In each of the items below, update the lines by changing "common name" to "vernacular name" and leave every other word as it is. Don't include the pictures in your answer.

start Record extracts

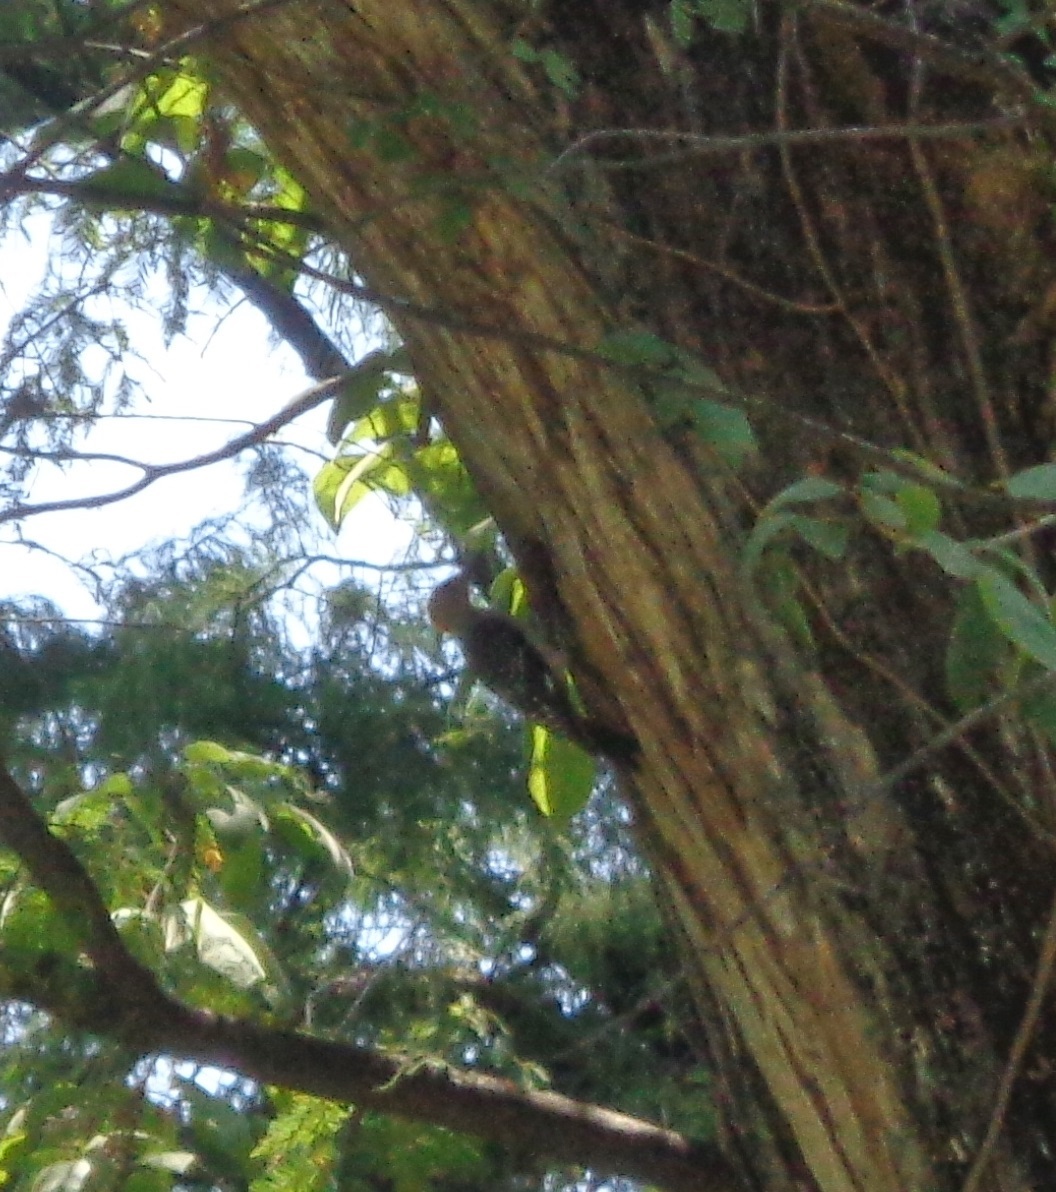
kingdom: Animalia
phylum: Chordata
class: Aves
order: Piciformes
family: Picidae
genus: Melanerpes
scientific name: Melanerpes aurifrons
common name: Golden-fronted woodpecker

end Record extracts

* Task output
kingdom: Animalia
phylum: Chordata
class: Aves
order: Piciformes
family: Picidae
genus: Melanerpes
scientific name: Melanerpes aurifrons
vernacular name: Golden-fronted woodpecker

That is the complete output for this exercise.